Engineered viruses to select genes encoding secreted and membrane-bound proteins in mammalian cells
Author(s) -
Pierre Moffatt
Publication year - 2002
Publication title -
nucleic acids research
Language(s) - English
Resource type - Journals
SCImago Journal Rank - 9.008
H-Index - 537
eISSN - 1362-4954
pISSN - 0305-1048
DOI - 10.1093/nar/gkf542
Subject(s) - biology , signal peptide , replicon , complementary dna , cdna library , gene , transmembrane protein , viral envelope , secretory pathway , genomic library , signal peptidase , microbiology and biotechnology , computational biology , genetics , recombinant dna , virus , genome , endoplasmic reticulum , peptide sequence , golgi apparatus , receptor
We have developed a functional genomics tool to identify the subset of cDNAs encoding secreted and membrane-bound proteins within a library (the 'secretome'). A Sindbis virus replicon was engineered such that the envelope protein precursor no longer enters the secretory pathway. cDNA fragments were fused to the mutant precursor and expression screened for their ability to restore membrane localization of envelope proteins. In this way, recombinant replicons were released within infectious viral particles only if the cDNA fragment they contain encodes a secretory signal.
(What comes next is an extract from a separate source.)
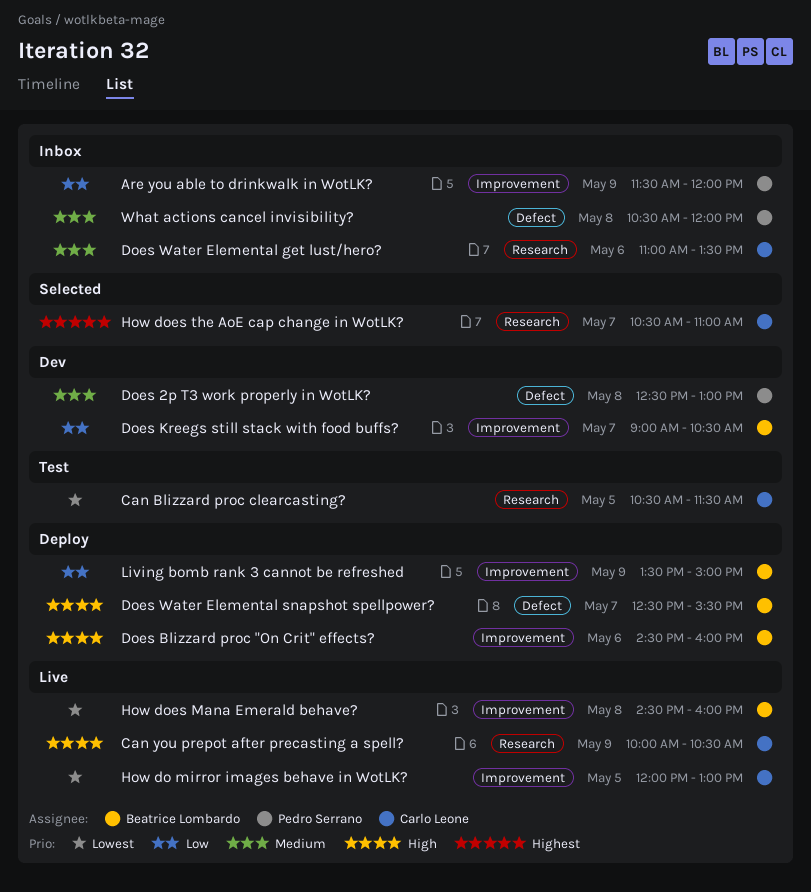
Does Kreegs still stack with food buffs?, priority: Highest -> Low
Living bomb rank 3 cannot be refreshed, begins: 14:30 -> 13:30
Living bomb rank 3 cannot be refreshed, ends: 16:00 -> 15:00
By using engineered viral replicons to selectively export cDNAs of interest in the culture medium, the methodology reported here efficiently filters genetic information in mammalian cells without the need to select individual clones. This adaptation of the 'signal trap' strategy is highly sensitive (1/200 000) and efficient. Indeed, of the 2546 inserts that were retrieved after screening various libraries, more than 97% contained a putative signal peptide. These 2473 clones encoded 419 unique cDNAs, of which 77% were previously annotated. Of the 94 cDNAs encoding proteins of unknown function, 24% either had no match in databases or contained a secretory signal that could not be predicted from electronic data.